In light of the Lockerbie Bombing case, as well as the delayed justice, which was sought but only partially rectified, as relates to the Libyan perpetrators, it is my recommendation that the ICC should Expedite the release of the report from the Special Tribunal for Lebanon. They should have the chief prosecutor Daniel Bellamare present the report to the United Nations Security Council at the appropriate time to exert maximum pressure on the Assad regime in negotiations for his resignation (or possible ouster) from the Presidency of Syria. As relevant to all international laws, and treaties governing Rule of Law, the use of force, and the extradition of those held as property of the International Criminal Court, as expressly stated.

I know that these are steps which the court may in fact take regardless of the political considerations. However due to the nature of such rogue régimes as the Syrians.
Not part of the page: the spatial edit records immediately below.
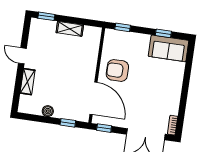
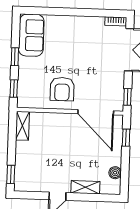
shelving: (70, 29) -> (22, 126), moved
window: (163, 33) -> (15, 57), moved
door: (93, 98) -> (96, 112), swing flipped
boiler: (48, 111) -> (115, 173), moved

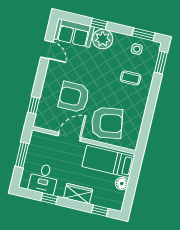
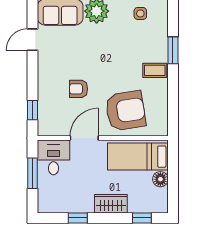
door: (47, 50) -> (32, 40), swing flipped
window: (161, 62) -> (173, 50), moved
coffee table: (131, 78) -> (155, 70), moved
armchair: (74, 97) -> (78, 89), width x0.53, depth x0.53
desk: (44, 179) -> (53, 157), moved, turned 180

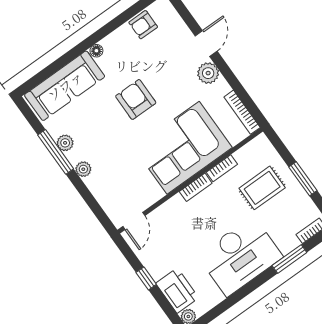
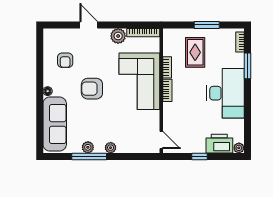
armchair: (143, 25) -> (65, 60), moved
plant: (208, 73) -> (118, 36), moved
And their deep and close connections to the formerly dictatorial Libyan régime, as well as the delayed nature as such of the conclusion of the formerly incumbent régime therein, it serves the purpose of the court to be particularly pointed in there rebuke of such an element on the World Stage, regardless of the political consequences of doing as such, in my recommendation to the jury. 

And although both of these crimes of international terrorism are absolutely horrible, and dangerously heinous, the perpetrators have both been able to elude justice for decades at a time. And though while Moammar Gaddafi was held responsible for his crimes, shortly after the Civil War in his country broke out, in 2011, Assad has, as of this date, been able to elude justice.